*Request 1*
List every date that appears as a heading in the blog excerpt.
*Request 2*
Write a continuation of the blog excerpt, starting right after its final sentence.

*Text extract*
--

Friday, December 31, 2004
I did have the year peppered with some good things, the health of my babies, the purchasing of a new beautiful house, the strength of a good marriage, the love of my family and even the new friends I made on here.
I hope 2005 is a good one for you guys, thanks for stopping by my tiny place on the web and listening (and sometimes caring) about what I say.
Be safe tonight!
Thursday, December 30, 2004
This news makes me feel positive about 2005, new life and a new start.
Wednesday, December 29, 2004
Tuesday, December 28, 2004
Having the kids made Christmas easier for me. Although it was sad & much too quiet without my Dad my children filled the hole in my heart a bit.
My Christmas was good, I got a lot of clothes, not enough white socks though. You know you are old when you ask for and get white socks. Sad. Although I had told E to get me isotoner slippers (like the ones someone suggested in Nordstrom) or the great slippers from Anthropology, he got me big fat thick slippers which he got me last year & I still have. Why the same ones? Why not the ones I asked for? Why the opposite of what I asked for? I was going to return them but he ripped them open and asked me to try them on. I didn't have the heart to tell him.
I want to thank everyone who posted or emailed me about my pity post about my Dad. It means a lot to me and I really want to Thank you. I will have good days & bad and I am glad you guys don't start throwing fruit and telling me to quit whining.
Monday, December 27, 2004
E loved the drill, thanks guys!
Thank you to all the people who wrote nice posts & emails about my Dad. It means a lot to me, and I appreciated all of the kind words.
Friday, December 24, 2004
Thursday, December 23, 2004
I am sad. I miss my Father and I cannot do anything about it. I am pissed because he was a great, sweet man who never had a harsh word for anyone, unlike his oldest daughter. Why the fuck would a great man like that be taken away from his 4 children and 3 grandchildren at the age of 53? Why the fuck are their rapist, murders, abusers living a full long life and my father is under the cold dark Earth? It makes no sense and I am pissed.

--

Stored data entries
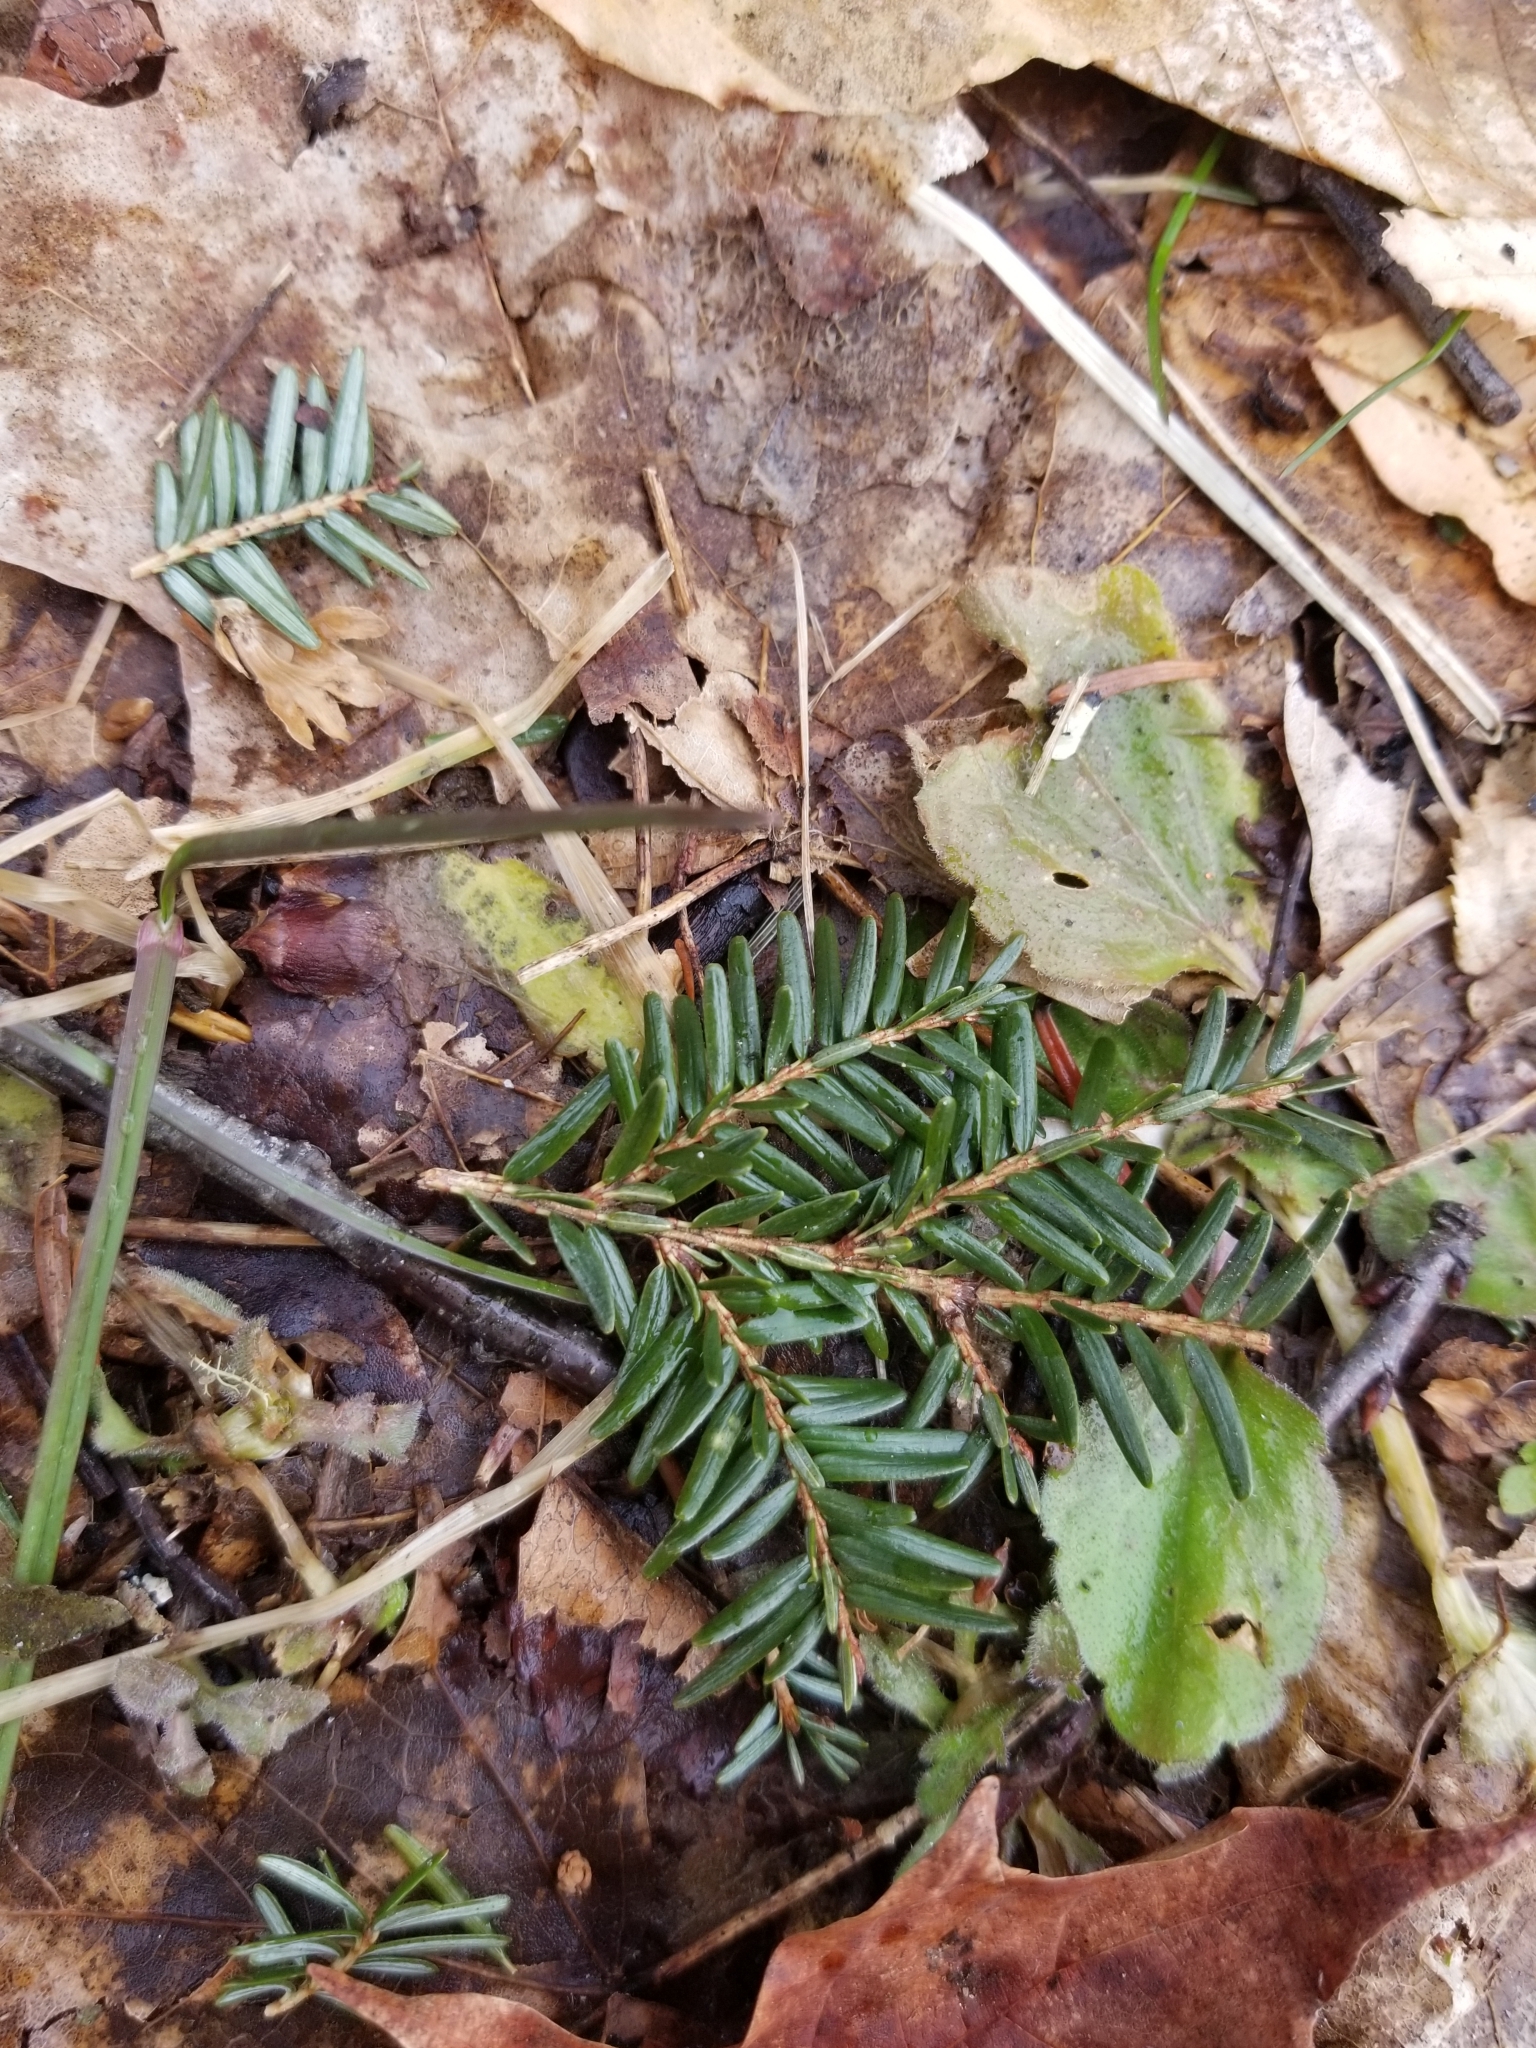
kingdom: Plantae
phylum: Tracheophyta
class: Pinopsida
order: Pinales
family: Pinaceae
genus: Tsuga
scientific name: Tsuga canadensis
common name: Eastern hemlock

--

*Final result 1*
Friday, December 31, 2004
Thursday, December 30, 2004
Wednesday, December 29, 2004
Tuesday, December 28, 2004
Monday, December 27, 2004
Friday, December 24, 2004
Thursday, December 23, 2004

*Final result 2*
I remember last year on Christmas eve, it was the first Christmas for my babies, and I was slightly overwhelmed. The knowledge that my Father was sick and it may be the last Christmas Eve with him made me sick to my stomach. If you asked me what my favorite memory of my life was I would have always told you Christmas Eve. My Father made it magical and special. To have to face the holiday this year without him is unbearable. I don't know how I am going to get through it. I wish I could hide under the covers only to emerge on January 2, 2005. That way I would be somewhat happy that 2004 was over, because it was the worst year of my entire life.
I am pissed that my siblings may not ever remember Christmas with my Father, and that my children and nephew never will. To them he will only be a face in a picture.
I know God knew I could never bear this burden of being without my Dad so he gave me my children, two at a time, because my burden would be so great. If I didn't have them I probably would have killed myself for the thought of living a long life without my Dad did not compute with me. I could not fathom it.
I still can't.
This Christmas I will be grateful for my babies and my husband who stuck with me even when I actually did hide under the covers. I will try to be strong for my family who misses him as much as I do. I will love them and tell them so, because I know how precious and fast moving time really is.
Wednesday, December 22, 2004
The 1987 commercial, that sucked then, that they keep playing at Christmas time like it is some kind of American tradition or some shit. The one with the feathered hair boy who sneaks home for Christmas and then he and his sister make shitty coffee for his parents to surprise them. Enough already with this commercial.
Any luxury car commercial where the gift is the over priced car sitting in the driveway with a huge bow on it. 1% of the population can afford to give a $65k car for Christmas and I don't think they need a commercial to remind them that a car may be a good gift for their spouse. Up yours Lexus.
The stupid ass outback steakhouse radio commercials with their catchy, original commercials make me want to ram my car into a brick wall. We get it. Enough.
Tuesday, December 21, 2004
PPS it is pronounced EAGLES not Iggles. fucking losers.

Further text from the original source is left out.